Trump advisers were already signalling that climate change was ‘politically correct’ and a waste of Americans’ money early in the presidential election campaign, and Trump followed this up with campaign promises to stop spending funds on climate change which could go to opening coal mines. His statement that he was elected to represent Pittsburgh rather than Paris continues this positioning of a leader taking up arms against liberals wherever they might be found. The fact that the US is the only functioning country prepared to admit that they don’t want to be bound by the Paris agreement is not an unfortunate consequence, but part of the point (three countries are not signed up to Paris - the US, Syria and Nicaragua – and Nicaragua refused to sign because they said, correctly, that the agreement is not strong enough and plan to get 90% of their electricity from renewables by 2020).
It is possible that Trump’s tough action on attempts to deal with climate change won’t go down as well as intended. The Mayor of Pittsburgh responded to Trump’s use of his city to justify pulling out of Paris with a commitment to follow through on carbon reduction, and pointed out that the city of Pittsburgh voted 80% for Clinton.
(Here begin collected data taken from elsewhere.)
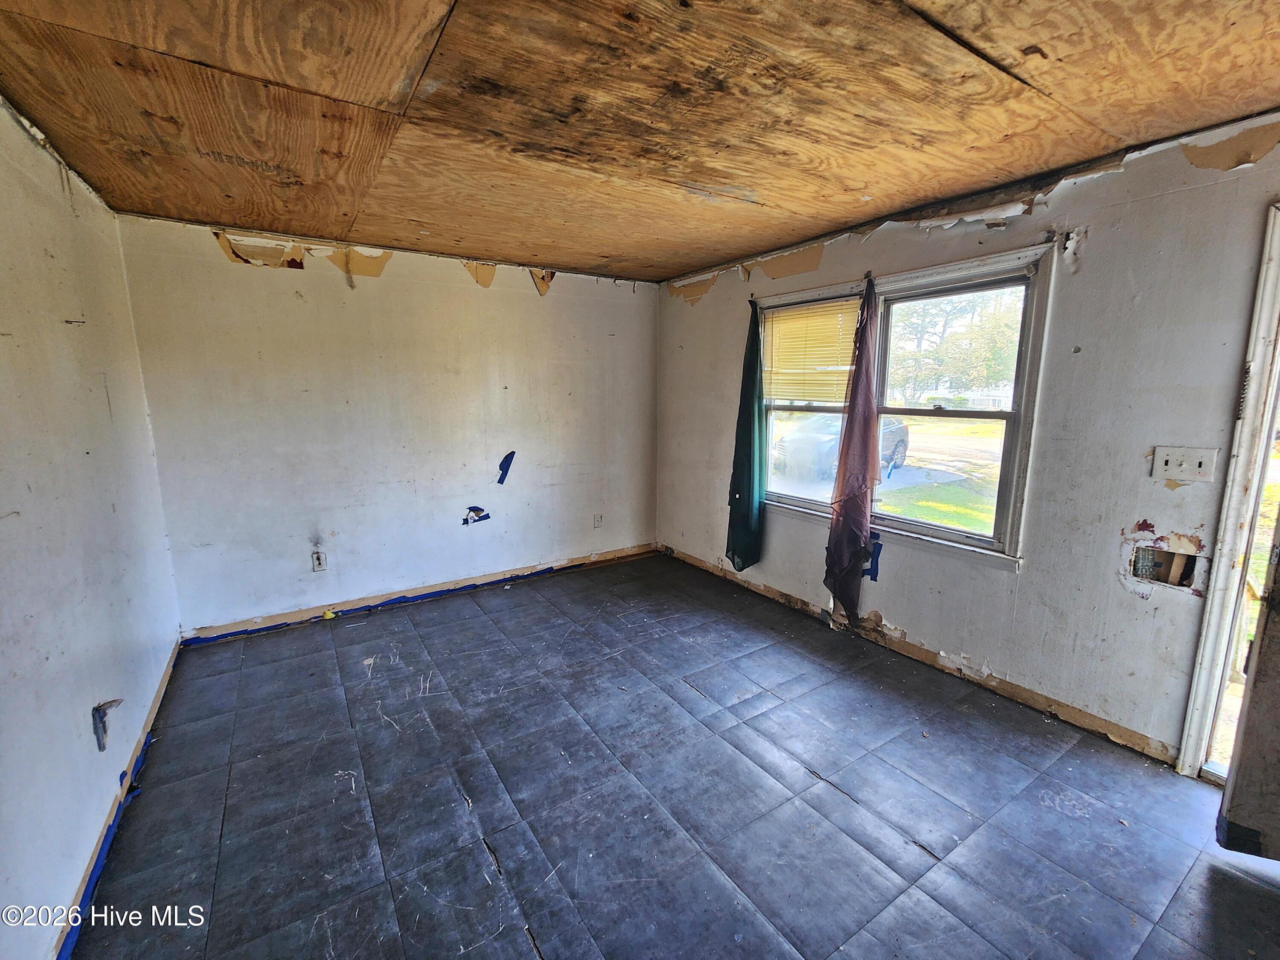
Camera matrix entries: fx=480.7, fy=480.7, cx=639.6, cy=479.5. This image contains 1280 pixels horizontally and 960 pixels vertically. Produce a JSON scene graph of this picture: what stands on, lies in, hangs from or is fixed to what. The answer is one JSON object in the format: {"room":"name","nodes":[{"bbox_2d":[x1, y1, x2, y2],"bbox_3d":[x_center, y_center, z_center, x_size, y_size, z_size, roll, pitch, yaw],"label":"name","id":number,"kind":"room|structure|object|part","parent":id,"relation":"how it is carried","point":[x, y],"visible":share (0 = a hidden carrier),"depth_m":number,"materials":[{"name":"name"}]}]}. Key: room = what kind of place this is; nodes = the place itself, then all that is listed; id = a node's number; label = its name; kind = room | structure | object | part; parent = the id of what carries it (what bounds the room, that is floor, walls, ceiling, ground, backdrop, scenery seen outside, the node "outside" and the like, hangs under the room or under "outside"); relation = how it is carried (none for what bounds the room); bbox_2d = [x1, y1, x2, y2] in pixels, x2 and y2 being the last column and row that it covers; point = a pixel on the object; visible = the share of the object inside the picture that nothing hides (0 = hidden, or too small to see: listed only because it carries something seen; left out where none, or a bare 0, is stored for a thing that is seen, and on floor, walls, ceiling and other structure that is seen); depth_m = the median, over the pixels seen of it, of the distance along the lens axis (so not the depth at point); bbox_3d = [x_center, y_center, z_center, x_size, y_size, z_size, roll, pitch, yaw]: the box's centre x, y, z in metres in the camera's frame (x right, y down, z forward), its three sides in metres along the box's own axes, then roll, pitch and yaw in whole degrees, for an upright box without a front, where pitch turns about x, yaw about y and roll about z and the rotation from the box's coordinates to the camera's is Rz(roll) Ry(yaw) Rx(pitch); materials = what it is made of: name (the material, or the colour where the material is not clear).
{"room":"living room","nodes":[
{"label":"living room","id":0,"kind":"room"},
{"bbox_2d":[0,93,182,959],"bbox_3d":[-1.505,0.135,0.826,0.147,2.496,4.759,-6,12,-33],"label":"left wall","id":1,"kind":"structure","parent":0,"point":[88,722],"depth_m":1.63,"materials":[{"name":"paint"}]},
{"bbox_2d":[90,698,124,750],"bbox_3d":[-1.909,0.864,1.723,0.071,0.160,0.118,-6,12,-33],"label":"wall hole","id":2,"kind":"object","parent":1,"relation":"in","point":[96,727],"visible":0.83,"depth_m":1.69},
{"bbox_2d":[46,642,183,959],"bbox_3d":[-1.761,1.227,1.592,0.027,0.049,1.920,-6,12,-33],"label":"baseboard","id":3,"kind":"object","parent":1,"relation":"attached to","point":[162,687],"visible":0.57,"depth_m":1.56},
{"bbox_2d":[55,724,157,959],"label":"blue tape","id":4,"kind":"object","parent":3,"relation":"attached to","point":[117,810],"visible":0.69,"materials":[{"name":"blue"}]},
{"bbox_2d":[114,209,659,638],"bbox_3d":[-1.323,-0.375,3.738,3.730,2.467,0.160,-6,12,-33],"label":"back wall","id":5,"kind":"structure","parent":0,"point":[282,297],"depth_m":3.29,"materials":[{"name":"white paint"}]},
{"bbox_2d":[310,549,326,571],"bbox_3d":[-2.173,0.553,3.257,0.075,0.127,0.010,-6,12,-33],"label":"wall socket","id":6,"kind":"object","parent":5,"relation":"attached to","point":[319,565],"visible":0.99,"depth_m":3.25,"materials":[{"name":"white plastic"}]},
{"bbox_2d":[180,543,657,643],"bbox_3d":[-1.340,0.804,3.836,3.355,0.085,0.015,-6,12,-33],"label":"strip","id":7,"kind":"object","parent":5,"relation":"attached to","point":[610,557],"visible":0.92,"depth_m":3.51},
{"bbox_2d":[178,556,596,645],"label":"blue tape","id":8,"kind":"object","parent":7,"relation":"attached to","point":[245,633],"visible":0.96,"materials":[{"name":"blue"}]},
{"bbox_2d":[462,505,491,524],"bbox_3d":[-1.263,0.271,3.715,0.214,0.153,0.078,-6,12,-33],"label":"wall hole","id":9,"kind":"object","parent":5,"relation":"attached to","point":[475,509],"visible":0.96,"depth_m":3.70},
{"bbox_2d":[495,450,516,484],"bbox_3d":[-1.058,-0.095,3.806,0.132,0.255,0.029,-6,12,-33],"label":"tape","id":10,"kind":"object","parent":5,"relation":"attached to","point":[502,477],"visible":0.97,"depth_m":3.80,"materials":[{"name":"blue plastic"}]},
{"bbox_2d":[592,512,603,527],"bbox_3d":[-0.378,0.369,4.324,0.078,0.128,0.019,-6,12,-33],"label":"wall socket","id":11,"kind":"object","parent":5,"relation":"attached to","point":[597,520],"visible":0.99,"depth_m":4.32,"materials":[{"name":"white plastic"}]},
{"bbox_2d":[0,0,1279,283],"bbox_3d":[0.175,-1.270,1.497,4.084,0.117,5.508,-6,12,-33],"label":"ceiling","id":12,"kind":"structure","parent":0,"point":[854,213],"depth_m":1.59,"materials":[{"name":"brown wood"}]},
{"bbox_2d":[73,551,1279,959],"bbox_3d":[0.191,1.255,1.848,3.635,0.109,5.530,-6,12,-33],"label":"floor","id":13,"kind":"structure","parent":0,"point":[274,662],"depth_m":1.80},
{"bbox_2d":[657,107,1279,770],"bbox_3d":[1.630,-0.186,2.674,0.158,2.488,5.251,-6,12,-33],"label":"right wall","id":14,"kind":"structure","parent":0,"point":[1074,194],"depth_m":2.11,"materials":[{"name":"paint"}]},
{"bbox_2d":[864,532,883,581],"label":"blue tape","id":15,"kind":"object","parent":14,"relation":"attached to","point":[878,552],"visible":0.73,"depth_m":2.97,"materials":[{"name":"blue plastic"}]},
{"bbox_2d":[756,241,1055,569],"bbox_3d":[1.414,-0.421,2.994,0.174,1.488,1.775,-6,12,-33],"label":"window","id":16,"kind":"structure","parent":14,"relation":"in","point":[910,525],"depth_m":2.71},
{"bbox_2d":[724,299,767,571],"bbox_3d":[0.802,-0.291,3.583,0.160,1.973,0.381,-6,12,-33],"label":"green curtain","id":17,"kind":"object","parent":16,"relation":"hanging from","point":[746,437],"visible":0.97,"depth_m":3.59,"materials":[{"name":"green fabric"}]},
{"bbox_2d":[762,295,860,402],"bbox_3d":[1.138,-0.848,3.244,0.045,0.629,0.768,-6,12,-33],"label":"window blind","id":18,"kind":"object","parent":16,"relation":"attached to","point":[807,396],"visible":0.87,"depth_m":3.21,"materials":[{"name":"plastic"}]},
{"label":"sash","id":19,"kind":"part","parent":16,"relation":"part of","materials":[{"name":"white"}]},
{"bbox_2d":[825,276,883,622],"bbox_3d":[1.305,-0.124,2.919,0.239,2.117,0.340,-6,12,-33],"label":"red curtain","id":20,"kind":"object","parent":16,"relation":"hanging from","point":[868,434],"visible":0.99,"depth_m":2.92,"materials":[{"name":"fabric"}]},
{"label":"sash","id":21,"kind":"part","parent":16,"relation":"part of","materials":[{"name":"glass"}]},
{"bbox_2d":[663,547,1172,761],"bbox_3d":[1.260,0.904,3.267,0.014,0.088,3.517,-6,12,-33],"label":"baseboard","id":22,"kind":"structure","parent":14,"relation":"attached to","point":[1058,708],"depth_m":2.55,"materials":[{"name":"brown wood"}]},
{"bbox_2d":[1127,542,1200,589],"bbox_3d":[2.188,0.368,2.015,0.105,0.159,0.233,-6,12,-33],"label":"wall opening","id":23,"kind":"object","parent":14,"relation":"in","point":[1170,560],"visible":0.63,"depth_m":2.02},
{"bbox_2d":[1150,445,1218,482],"bbox_3d":[2.122,-0.059,1.876,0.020,0.126,0.163,-6,12,-33],"label":"light switch","id":24,"kind":"object","parent":14,"relation":"attached to","point":[1183,466],"visible":0.97,"depth_m":1.88,"materials":[{"name":"white plastic"}]},
{"bbox_2d":[1176,204,1279,782],"bbox_3d":[2.499,0.208,1.497,0.244,2.137,0.943,-6,12,-33],"label":"door frame","id":25,"kind":"structure","parent":14,"relation":"in","point":[1233,517],"depth_m":1.77,"materials":[{"name":"white paint"}]},
{"bbox_2d":[1214,519,1279,859],"bbox_3d":[2.195,0.257,1.265,0.716,2.075,0.241,6,11,31],"label":"door","id":26,"kind":"structure","parent":25,"relation":"attached to","point":[1275,749],"depth_m":1.52,"materials":[{"name":"wood"}]},
{"label":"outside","id":27,"kind":"structure","parent":0,"visible":0},
{"bbox_2d":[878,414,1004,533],"label":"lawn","id":28,"kind":"structure","parent":27,"point":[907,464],"depth_m":10.40,"materials":[{"name":"green plant"}]},
{"label":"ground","id":29,"kind":"structure","parent":27,"visible":0},
{"bbox_2d":[773,412,910,477],"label":"car","id":30,"kind":"object","parent":29,"relation":"on","point":[902,434],"visible":0.44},
{"bbox_2d":[887,288,1023,406],"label":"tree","id":31,"kind":"object","parent":29,"relation":"on","point":[942,353],"visible":0.39,"materials":[{"name":"green plant"}]},
{"bbox_2d":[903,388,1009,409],"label":"white fence","id":32,"kind":"object","parent":29,"relation":"on","point":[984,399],"visible":0.4,"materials":[{"name":"white"}]}
]}

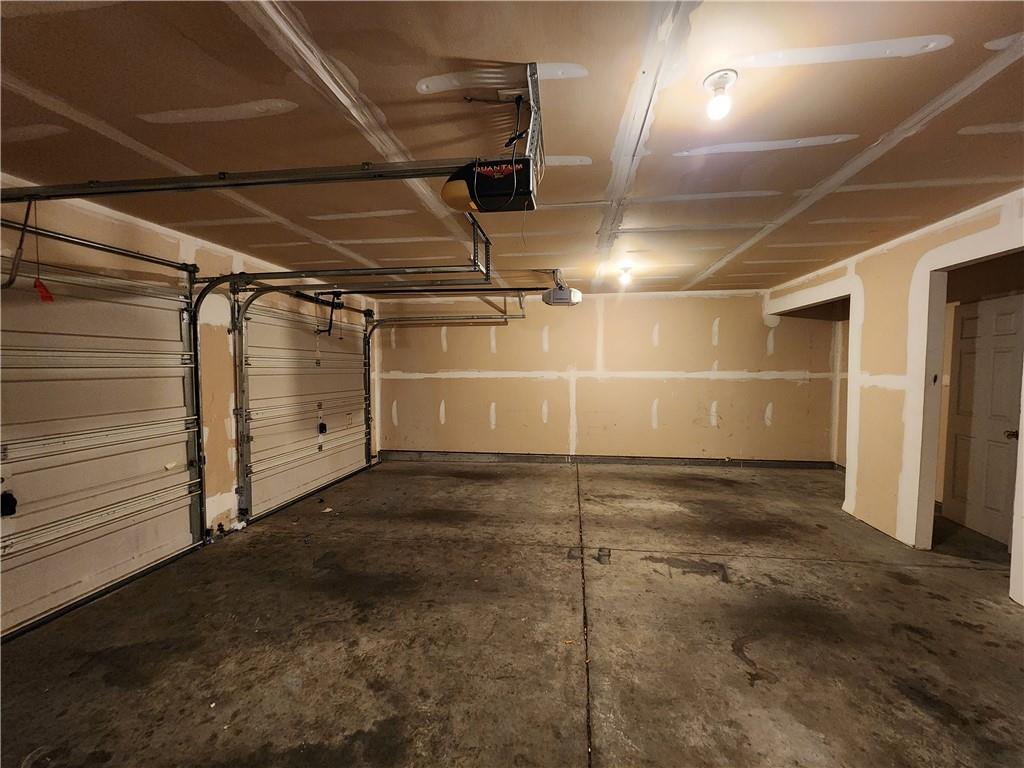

The truth is that a real Green New Deal could create new decent jobs, as well as a functioning green-energy infrastructure, but nothing could be further from what Trump is actually proposing. Fewer and laxer environmental regulations, encouragement for companies to mine and frack without paying for the consequences, will create not jobs but continuing environmental disaster for the poor communities for whom Trump is pretending to be concerned.
Towards the end of his speech on withdrawing from Paris, Trump promised that the US would have the cleanest air and the cleanest water in the world. That would certainly come as a welcome change to communities like those in Pennsylvania left with flammable tap water because of fracking, towns in Texas and Kansas whose tap water became corrosive after chemical spills, or indeed the long-suffering residents of Flint, Michigan, whose tap water hasn’t been safe to drink since 2014. The Republicans, of course, care deeply for the plight of the majority black people of Flint. So much so that in February, the Republican governor signed an order to compel residents to start paying full bills for their still-undrinkable water.
Trump’s posturing on climate change shows not so much that he is a climate change denier, but that he thinks the issue is trivial enough to be used for short-term political positioning. He also clearly thinks that American working-class people are as ignorant about the issue as the average Trump administration spokesperson. On that, he may well be wrong.